Só então é possível deleitar-se com a identificação que sua hiperativa manipulação de imagens, seus hábitos confessionais e suas demonstrações genuínas de emoção cedo ou tarde induzem em qualquer pessoa capaz de ouvi-lo.
A doçura irônica, a obscuridade brincalhona e as esperanças de redenção compõem as emoções das quais a música de Reed se aproxima desde "The Blue Mask". Esta adoção da norma liberal-heterossexual confunde e irrita os devotos do "freak show" de Andy Warhol, que se sentiam mais à vontade com os intempestivos desvios sexuais e o abuso radical de drogas da fase de estrela do rock vivida por Reed nos anos 70.
Mas, embora fosse agradável que o cínico que escreveu canções de amor a um travesti antes de se tornar espírito casadíssimo de poesia pura conseguisse compreender suas próprias contradições sexuais, seria tolice elevar esse desejo à condição de imperativo estético.
A contribuição de Lou Reed para a cultura mundial não tem virtualmente nada a ver com conteúdo. Tem a ver com linguagem -linguagem verbal, linguagem musical e como as duas se entrelaçam.
Pessoalmente, acho que sua vida foi salva pelo rock'n'roll. O cerne da sensibilidade de Reed é sua aversão pelo brega. Isso não equivale a negar seu lado estranho. Mas ele se mostra mais potente quando seu coração rock transcende seu distanciamento, sem rejeitá-lo. Porque seu substrato é tão forte, a música raramente fica abaixo de um nível aceitável.

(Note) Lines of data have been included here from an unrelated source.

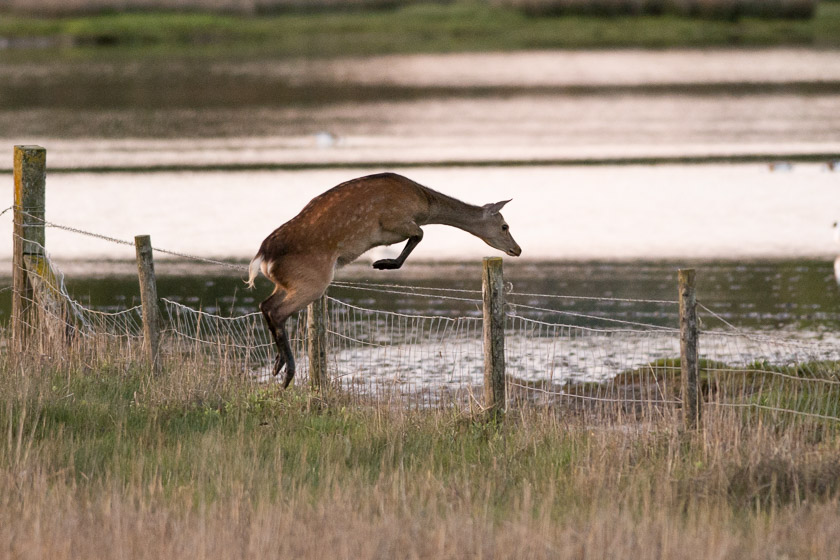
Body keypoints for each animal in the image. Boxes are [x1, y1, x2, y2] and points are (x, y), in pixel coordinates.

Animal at [244, 173, 520, 388]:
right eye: (505, 226)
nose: (517, 249)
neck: (424, 205)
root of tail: (262, 258)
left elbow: (419, 235)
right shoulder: (395, 220)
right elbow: (420, 233)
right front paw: (384, 263)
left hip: (288, 282)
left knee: (265, 305)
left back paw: (277, 364)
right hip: (314, 280)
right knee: (277, 311)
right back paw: (287, 372)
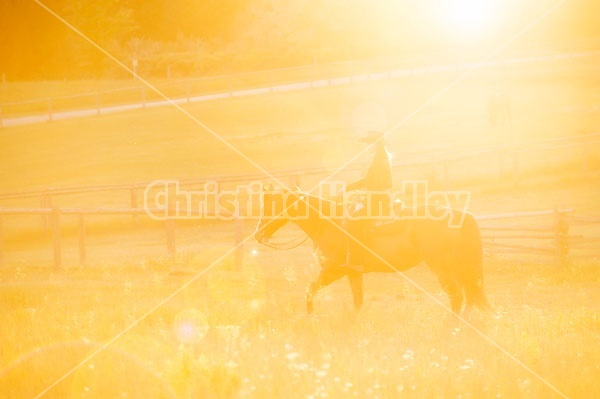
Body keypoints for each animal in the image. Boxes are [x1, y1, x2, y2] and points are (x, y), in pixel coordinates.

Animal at [253, 188, 492, 318]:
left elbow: (309, 291)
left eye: (270, 207)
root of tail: (460, 215)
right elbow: (358, 301)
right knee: (469, 295)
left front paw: (311, 318)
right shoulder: (353, 273)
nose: (258, 234)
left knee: (457, 295)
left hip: (442, 267)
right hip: (458, 267)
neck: (328, 222)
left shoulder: (333, 271)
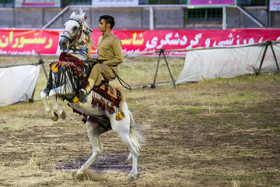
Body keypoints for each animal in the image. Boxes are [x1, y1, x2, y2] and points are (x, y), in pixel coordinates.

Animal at [41, 9, 144, 180]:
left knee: (134, 150)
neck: (74, 61)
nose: (62, 43)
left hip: (120, 131)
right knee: (98, 150)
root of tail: (126, 111)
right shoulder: (52, 84)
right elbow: (44, 94)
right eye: (65, 24)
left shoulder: (69, 88)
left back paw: (132, 174)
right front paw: (53, 114)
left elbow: (53, 94)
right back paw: (80, 172)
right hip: (93, 127)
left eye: (75, 27)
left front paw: (60, 113)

O período Warner tem sido todo de boas intenções. A colaboração com John Cale em "Songs for Drella" mostrou ser tudo que se dizia dela; o socialmente consciente "New York" é tão forte em termos de guitarra que o ouvinte consegue ignorar a banalidade de suas generalizações; a meditação puramente poética sobre a mortalidade em "Magic and Loss" revela-se seu esforço mais tedioso desde "Mistrial" (86). É por isso que o gestalt malcuidado de "Set the Twilight Reeling" é estranhamente encorajador.
O clima aqui é mais reflexivo que descritivo, e Reed dá sinal de achar o fato de amar uma artista merecedor de atenção. Canções supostamente descartáveis, como "Egg Cream", "Hookywooky" e "Sex With Your Parents", se mostram vencedoras instantâneas.

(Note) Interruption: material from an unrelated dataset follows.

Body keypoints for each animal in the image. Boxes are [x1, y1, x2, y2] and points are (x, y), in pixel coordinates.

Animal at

Mesmo depois de elas serem digeridas, o álbum não se esgota. Reed toca a melhor guitarra de sua carreira solo, especialmente em "Riptide" e na canção-título que a segue -o clímax do álbum.

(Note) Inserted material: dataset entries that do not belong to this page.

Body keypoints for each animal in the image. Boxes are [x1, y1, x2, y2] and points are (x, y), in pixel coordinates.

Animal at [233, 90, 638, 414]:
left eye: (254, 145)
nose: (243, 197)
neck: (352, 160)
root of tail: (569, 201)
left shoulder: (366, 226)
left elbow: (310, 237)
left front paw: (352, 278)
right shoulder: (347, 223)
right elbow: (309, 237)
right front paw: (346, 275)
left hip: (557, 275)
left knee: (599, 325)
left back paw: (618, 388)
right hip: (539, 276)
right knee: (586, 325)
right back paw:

"Trade In", cuja "mulher de mil rostos", presume-se, é Anderson, e "Hang On to Your Emotions", que só poderia ter sido inspirada por amor verdadeiro, uma resenha despeitada ou um psiquiatra, deixam transparecer uma sabedoria mais clara do que qualquer coisa em "Magic and Loss".
Reed mais que uma vez se declara renascido. Isso é uma coisa na qual só vou acreditar quando o patologista mostrar a placenta. Mas estou suficientemente impressionado para tentar imaginar como talvez soe seu 36º trabalho solo, por volta do ano 2021.